Source document section start
DeborahHarrity33 says
This is not a made up disorder. These kids understand from an early age that their perceived gender does not match their body. I’m talking about 1 – 2 years of age. This dichotomy causes severe distress, and drastically increases the odds that the kid is going to suffer from serious depression, self-harm, drug / alcohol use and suicide. It’s that serious. Parents who face this come face to face with the reality that they may find a dead child when they awaken in the morning.
Medical practitioners accidentally discovered that if you allow the child to express in the desired gender, all of these issues disappear. No drugs, no hospitalization, no rehab. They just become happy, typical kids. So rather than risk a kid who cuts, uses illegal drugs, or tries to commit suicide, the treatment is to allow the child to live in the role of the desired gender. It works.
MDs suggest that it’s hormonal. If the right hormones don’t fire at the right times, in exactly the right amount, the body may morph, but the brain doesn’t.
Kitwalker05 says
Deborah,
Thanks for your thoughts on this. It is certainly a very difficult topic of discussion. I do not pretend to have an answer but I do want to continue to process the reality of it as much as I can, not only in the theoretical but practical.
Can I ask a question? Is it right that every feeling or emotion experienced internally by an individual be embraced and accepted by the wider community? Are there any internal desires that an individual could experience that would not be embraced as acceptable by a community or society? Is self control a relevant character trait or not or any value in todays relative world?
I have a family member who deals with a serious hormone imbalance but she does what she can to deal with it in practical ways and moves on. It does not mean she is a man.
Source document section end
Carry on the comment thread about gender identity in children from its final line. You won't need the data that comes next.
Data provided section start
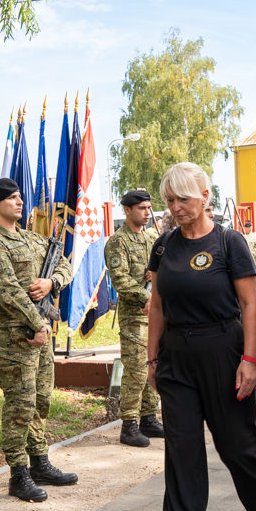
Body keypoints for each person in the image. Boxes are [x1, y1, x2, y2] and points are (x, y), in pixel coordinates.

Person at [147, 162, 256, 511]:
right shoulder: (164, 246)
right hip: (177, 358)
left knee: (236, 445)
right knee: (182, 453)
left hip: (223, 350)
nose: (176, 207)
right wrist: (152, 359)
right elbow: (157, 306)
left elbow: (249, 305)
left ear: (205, 196)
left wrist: (250, 360)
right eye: (170, 200)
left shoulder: (229, 242)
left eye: (183, 199)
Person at [0, 178, 78, 503]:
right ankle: (18, 474)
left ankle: (40, 462)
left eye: (20, 197)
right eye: (12, 198)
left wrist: (51, 283)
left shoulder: (32, 238)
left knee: (41, 399)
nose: (20, 202)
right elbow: (7, 292)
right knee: (20, 405)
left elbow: (64, 265)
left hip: (40, 334)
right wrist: (38, 324)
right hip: (15, 338)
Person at [104, 188, 163, 448]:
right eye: (142, 208)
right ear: (127, 210)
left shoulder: (152, 239)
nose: (147, 212)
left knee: (155, 364)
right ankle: (128, 424)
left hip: (156, 316)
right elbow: (120, 279)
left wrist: (157, 274)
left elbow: (164, 266)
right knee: (137, 369)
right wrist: (145, 295)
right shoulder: (118, 242)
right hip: (134, 317)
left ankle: (148, 417)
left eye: (149, 208)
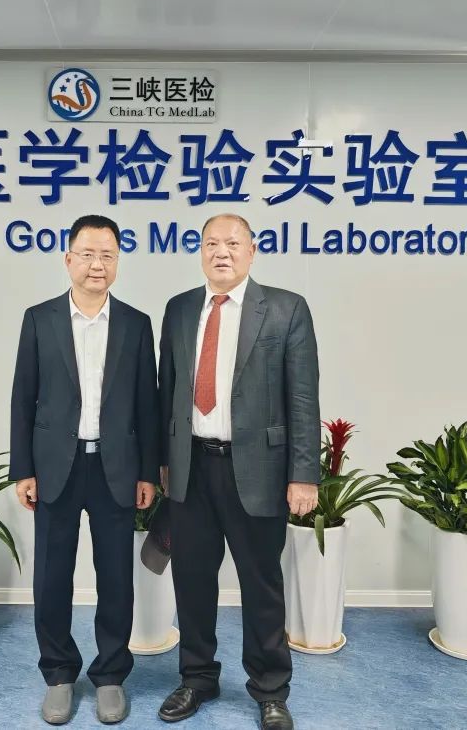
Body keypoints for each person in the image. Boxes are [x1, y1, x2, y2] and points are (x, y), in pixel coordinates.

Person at [156, 214, 320, 730]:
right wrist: (163, 461)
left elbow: (303, 398)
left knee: (261, 583)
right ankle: (197, 678)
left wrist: (304, 474)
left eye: (232, 243)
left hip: (259, 471)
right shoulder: (180, 309)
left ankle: (270, 690)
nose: (221, 252)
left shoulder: (287, 309)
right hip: (191, 469)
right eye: (211, 243)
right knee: (191, 581)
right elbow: (167, 392)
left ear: (252, 251)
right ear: (201, 252)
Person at [10, 214, 160, 725]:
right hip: (56, 467)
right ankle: (58, 673)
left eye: (108, 255)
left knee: (116, 578)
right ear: (68, 258)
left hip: (116, 469)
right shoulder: (40, 319)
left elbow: (148, 405)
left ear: (117, 262)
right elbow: (23, 398)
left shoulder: (136, 324)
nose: (98, 264)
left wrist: (147, 473)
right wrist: (23, 469)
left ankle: (111, 674)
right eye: (89, 254)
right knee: (52, 576)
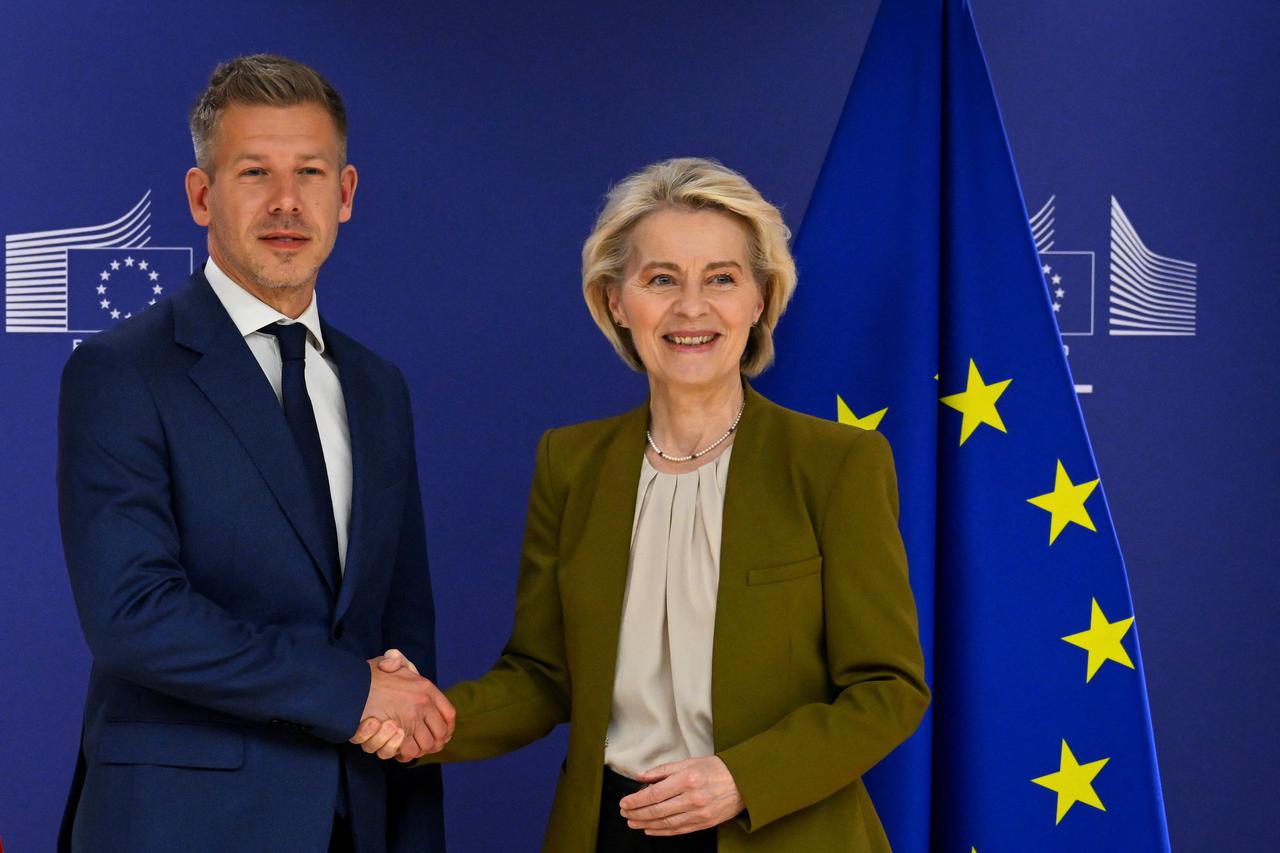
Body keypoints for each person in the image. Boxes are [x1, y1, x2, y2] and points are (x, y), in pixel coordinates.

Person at [362, 158, 929, 851]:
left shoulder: (836, 464)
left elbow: (887, 687)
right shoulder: (570, 464)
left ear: (760, 300)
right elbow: (542, 678)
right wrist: (417, 715)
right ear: (615, 302)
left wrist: (742, 777)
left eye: (721, 278)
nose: (692, 308)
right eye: (661, 279)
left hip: (778, 830)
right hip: (608, 832)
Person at [56, 54, 453, 853]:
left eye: (310, 171)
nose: (285, 202)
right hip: (179, 827)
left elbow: (401, 636)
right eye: (253, 173)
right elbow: (134, 616)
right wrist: (353, 692)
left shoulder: (379, 386)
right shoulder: (121, 371)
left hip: (357, 819)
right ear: (202, 196)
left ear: (345, 194)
Data provided section end
# Result:
No one wants kids hurting themselves, that is agreed by us both. I just wonder if letting them do what their body is supposedly telling them is the correct solution. If my child had the internal drive to play on a busy road, I would not let them despite any tantrums and defiance because it is not in their best interests. Or do you disagree?
Michael says
This comment clearly relates to Intersex rather than Transgender. For the past 15 years I have been a board member of the first Intersex trust in the world – the Intersex Trust of Aotearoa New Zealand.
I thoroughly recommend to anyone interested in the subject ( or not! ) they see the film ‘Intersexions’ headed by Mani Mitchell, founder of the Trust.
Kitwalker05 says
Michael,
Thank you for sharing this information. I watched the video and found it honest and thought provoking. I am not sure if this particular case that I references is Intersex because I have not heard that this was an issue of the boy having female anatomy. It was rather instead more of a personal preference in my understanding.
I am glad that there is support now for those born with both male and female organs. I could not imagine the process and confusion that one must initially go through before coming to a practical solution. What you speak of is certainly not about a person being born one gender and via preference, choosing to change their gender (transgender). Thank you for helping support these dear people. I for one appreciate it.